**The records**
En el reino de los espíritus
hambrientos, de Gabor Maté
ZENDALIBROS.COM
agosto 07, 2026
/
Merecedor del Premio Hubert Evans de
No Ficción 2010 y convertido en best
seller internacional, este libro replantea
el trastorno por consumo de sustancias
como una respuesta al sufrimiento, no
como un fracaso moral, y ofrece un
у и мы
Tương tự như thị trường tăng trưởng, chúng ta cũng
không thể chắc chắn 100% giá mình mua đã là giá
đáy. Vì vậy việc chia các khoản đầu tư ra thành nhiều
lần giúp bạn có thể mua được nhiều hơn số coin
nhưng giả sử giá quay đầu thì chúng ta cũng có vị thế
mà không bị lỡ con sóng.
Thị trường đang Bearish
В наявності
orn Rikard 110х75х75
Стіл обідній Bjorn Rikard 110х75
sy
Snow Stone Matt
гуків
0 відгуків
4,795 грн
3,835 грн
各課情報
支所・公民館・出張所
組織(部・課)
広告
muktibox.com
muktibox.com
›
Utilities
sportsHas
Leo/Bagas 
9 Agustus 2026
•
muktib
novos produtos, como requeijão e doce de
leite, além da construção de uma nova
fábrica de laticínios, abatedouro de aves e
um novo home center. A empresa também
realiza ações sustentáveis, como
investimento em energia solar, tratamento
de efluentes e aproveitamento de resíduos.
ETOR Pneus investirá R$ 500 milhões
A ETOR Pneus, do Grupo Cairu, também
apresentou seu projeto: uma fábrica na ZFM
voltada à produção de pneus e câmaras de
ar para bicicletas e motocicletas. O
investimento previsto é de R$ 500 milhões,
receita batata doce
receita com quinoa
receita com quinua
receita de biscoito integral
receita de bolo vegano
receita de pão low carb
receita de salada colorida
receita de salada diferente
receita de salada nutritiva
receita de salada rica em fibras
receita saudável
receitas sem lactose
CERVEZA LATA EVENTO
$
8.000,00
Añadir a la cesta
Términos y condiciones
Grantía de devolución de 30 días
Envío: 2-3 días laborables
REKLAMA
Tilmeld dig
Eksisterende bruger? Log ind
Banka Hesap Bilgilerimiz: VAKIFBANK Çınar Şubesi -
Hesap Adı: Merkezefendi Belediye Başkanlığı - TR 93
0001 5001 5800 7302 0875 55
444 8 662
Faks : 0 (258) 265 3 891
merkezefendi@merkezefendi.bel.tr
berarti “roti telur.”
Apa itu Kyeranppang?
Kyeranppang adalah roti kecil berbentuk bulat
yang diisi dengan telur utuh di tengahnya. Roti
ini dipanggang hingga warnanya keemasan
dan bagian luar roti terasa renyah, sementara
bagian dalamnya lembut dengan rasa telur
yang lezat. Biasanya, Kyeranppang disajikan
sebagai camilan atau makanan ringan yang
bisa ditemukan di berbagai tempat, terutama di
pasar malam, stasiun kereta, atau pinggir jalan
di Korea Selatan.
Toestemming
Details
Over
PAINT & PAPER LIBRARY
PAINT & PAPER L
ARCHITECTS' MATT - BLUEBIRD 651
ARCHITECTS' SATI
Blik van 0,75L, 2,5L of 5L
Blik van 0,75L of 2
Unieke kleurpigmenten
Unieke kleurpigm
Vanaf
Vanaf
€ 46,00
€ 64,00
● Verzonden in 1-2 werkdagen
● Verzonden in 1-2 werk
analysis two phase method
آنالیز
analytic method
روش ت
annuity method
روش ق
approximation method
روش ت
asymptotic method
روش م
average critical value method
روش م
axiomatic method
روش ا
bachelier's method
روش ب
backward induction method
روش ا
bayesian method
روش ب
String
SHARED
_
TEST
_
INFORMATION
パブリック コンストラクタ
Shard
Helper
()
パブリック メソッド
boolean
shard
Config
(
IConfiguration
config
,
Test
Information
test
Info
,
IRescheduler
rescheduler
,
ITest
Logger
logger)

**The problem**
A complete, exact repeat of the records is the required answer.

**Expected output**
En el reino de los espíritus
hambrientos, de Gabor Maté
ZENDALIBROS.COM
agosto 07, 2026
/
Merecedor del Premio Hubert Evans de
No Ficción 2010 y convertido en best
seller internacional, este libro replantea
el trastorno por consumo de sustancias
como una respuesta al sufrimiento, no
como un fracaso moral, y ofrece un
у и мы
Tương tự như thị trường tăng trưởng, chúng ta cũng
không thể chắc chắn 100% giá mình mua đã là giá
đáy. Vì vậy việc chia các khoản đầu tư ra thành nhiều
lần giúp bạn có thể mua được nhiều hơn số coin
nhưng giả sử giá quay đầu thì chúng ta cũng có vị thế
mà không bị lỡ con sóng.
Thị trường đang Bearish
В наявності
orn Rikard 110х75х75
Стіл обідній Bjorn Rikard 110х75
sy
Snow Stone Matt
гуків
0 відгуків
4,795 грн
3,835 грн
各課情報
支所・公民館・出張所
組織(部・課)
広告
muktibox.com
muktibox.com
›
Utilities
sportsHas
Leo/Bagas 
9 Agustus 2026
•
muktib
novos produtos, como requeijão e doce de
leite, além da construção de uma nova
fábrica de laticínios, abatedouro de aves e
um novo home center. A empresa também
realiza ações sustentáveis, como
investimento em energia solar, tratamento
de efluentes e aproveitamento de resíduos.
ETOR Pneus investirá R$ 500 milhões
A ETOR Pneus, do Grupo Cairu, também
apresentou seu projeto: uma fábrica na ZFM
voltada à produção de pneus e câmaras de
ar para bicicletas e motocicletas. O
investimento previsto é de R$ 500 milhões,
receita batata doce
receita com quinoa
receita com quinua
receita de biscoito integral
receita de bolo vegano
receita de pão low carb
receita de salada colorida
receita de salada diferente
receita de salada nutritiva
receita de salada rica em fibras
receita saudável
receitas sem lactose
CERVEZA LATA EVENTO
$
8.000,00
Añadir a la cesta
Términos y condiciones
Grantía de devolución de 30 días
Envío: 2-3 días laborables
REKLAMA
Tilmeld dig
Eksisterende bruger? Log ind
Banka Hesap Bilgilerimiz: VAKIFBANK Çınar Şubesi -
Hesap Adı: Merkezefendi Belediye Başkanlığı - TR 93
0001 5001 5800 7302 0875 55
444 8 662
Faks : 0 (258) 265 3 891
merkezefendi@merkezefendi.bel.tr
berarti “roti telur.”
Apa itu Kyeranppang?
Kyeranppang adalah roti kecil berbentuk bulat
yang diisi dengan telur utuh di tengahnya. Roti
ini dipanggang hingga warnanya keemasan
dan bagian luar roti terasa renyah, sementara
bagian dalamnya lembut dengan rasa telur
yang lezat. Biasanya, Kyeranppang disajikan
sebagai camilan atau makanan ringan yang
bisa ditemukan di berbagai tempat, terutama di
pasar malam, stasiun kereta, atau pinggir jalan
di Korea Selatan.
Toestemming
Details
Over
PAINT & PAPER LIBRARY
PAINT & PAPER L
ARCHITECTS' MATT - BLUEBIRD 651
ARCHITECTS' SATI
Blik van 0,75L, 2,5L of 5L
Blik van 0,75L of 2
Unieke kleurpigmenten
Unieke kleurpigm
Vanaf
Vanaf
€ 46,00
€ 64,00
● Verzonden in 1-2 werkdagen
● Verzonden in 1-2 werk
analysis two phase method
آنالیز
analytic method
روش ت
annuity method
روش ق
approximation method
روش ت
asymptotic method
روش م
average critical value method
روش م
axiomatic method
روش ا
bachelier's method
روش ب
backward induction method
روش ا
bayesian method
روش ب
String
SHARED
_
TEST
_
INFORMATION
パブリック コンストラクタ
Shard
Helper
()
パブリック メソッド
boolean
shard
Config
(
IConfiguration
config
,
Test
Information
test
Info
,
IRescheduler
rescheduler
,
ITest
Logger
logger)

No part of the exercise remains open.